En pleno verano y con una cartelera dominada por grandes producciones “made in Hollywood”, resulta en principio una idea refrescante encontrarse con una producción europea, con un relato intimista, apoyado en la narración de un pedazo de vida y no en grandes escenarios, secuencias de acción y espectaculares efectos visuales (sabe el lector de sobra que soy el primero en defender esas propuestas, cuando están bien filmadas).

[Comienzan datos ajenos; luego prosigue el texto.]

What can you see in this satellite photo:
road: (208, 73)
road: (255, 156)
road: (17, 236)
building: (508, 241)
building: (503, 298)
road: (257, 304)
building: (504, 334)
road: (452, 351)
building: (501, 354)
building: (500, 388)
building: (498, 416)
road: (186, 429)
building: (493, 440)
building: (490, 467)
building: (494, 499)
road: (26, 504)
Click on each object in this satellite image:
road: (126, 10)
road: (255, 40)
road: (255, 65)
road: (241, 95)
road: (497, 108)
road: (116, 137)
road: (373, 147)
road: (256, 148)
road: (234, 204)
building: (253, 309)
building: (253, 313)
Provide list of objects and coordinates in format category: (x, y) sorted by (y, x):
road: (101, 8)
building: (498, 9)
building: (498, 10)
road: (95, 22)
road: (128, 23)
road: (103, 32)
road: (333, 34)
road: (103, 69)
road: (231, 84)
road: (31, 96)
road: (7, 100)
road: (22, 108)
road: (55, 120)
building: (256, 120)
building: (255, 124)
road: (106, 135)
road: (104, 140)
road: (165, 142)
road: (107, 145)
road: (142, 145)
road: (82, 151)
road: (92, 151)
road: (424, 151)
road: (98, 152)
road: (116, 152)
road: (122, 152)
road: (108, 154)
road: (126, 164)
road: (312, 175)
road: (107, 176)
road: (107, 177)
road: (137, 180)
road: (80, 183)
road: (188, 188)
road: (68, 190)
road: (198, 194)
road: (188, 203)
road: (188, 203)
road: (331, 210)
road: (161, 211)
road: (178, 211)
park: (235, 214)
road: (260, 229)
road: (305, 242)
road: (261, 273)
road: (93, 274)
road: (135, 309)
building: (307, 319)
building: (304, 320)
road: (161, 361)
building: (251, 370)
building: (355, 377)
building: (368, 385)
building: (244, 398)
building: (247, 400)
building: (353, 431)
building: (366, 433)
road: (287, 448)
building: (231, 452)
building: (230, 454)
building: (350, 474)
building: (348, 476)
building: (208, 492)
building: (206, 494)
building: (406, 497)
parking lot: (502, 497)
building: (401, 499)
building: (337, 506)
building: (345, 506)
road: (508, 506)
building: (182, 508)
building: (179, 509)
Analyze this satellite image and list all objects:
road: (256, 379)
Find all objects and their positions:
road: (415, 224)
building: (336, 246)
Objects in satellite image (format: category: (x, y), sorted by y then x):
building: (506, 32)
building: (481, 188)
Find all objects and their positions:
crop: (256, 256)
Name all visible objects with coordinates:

La semana pasada llegó a nuestras carteleras (aunque a tenor de las pocas copias y la recaudación creo que no hemos sido muchos los que nos hemos enterado) el último trabajo del conocido realizador francés François Ozon, ‘Mi refugio’, cuyo póster parece incidir en la idea expuesta (la protagonista en la playa, rodeada de agua), si bien tenemos ya más que comprobado que hay pocas cosas más refrescantes, más revitalizadoras, que el buen cine. Y no es el caso.

Como sabéis, este tipo de películas suelen estar apoyadas por los festivales, de ahí que cuando llegan a nuestros cines sus carteles están repletos de “parches” que indican en cuántos certámenes ha estado o qué galardones se ha llevado; es la manera que se tiene de vender el cine de autor, el equivalente “intelectual” a contar con Leonardo DiCaprio o Sylvester Stallone. En lo que respecta a ‘Mi refugio’ (‘Le refuge’, 2009), luce con orgullo haber ganado el “gran premio del jurado” en el festival de San Sebastian. Sé que a muchos de vosotros os da igual, y hacéis bien, no es más que otra manera de vender un producto; lo que de verdad importa es la narración, qué nos cuenta y, sobre todo, cómo lo hace.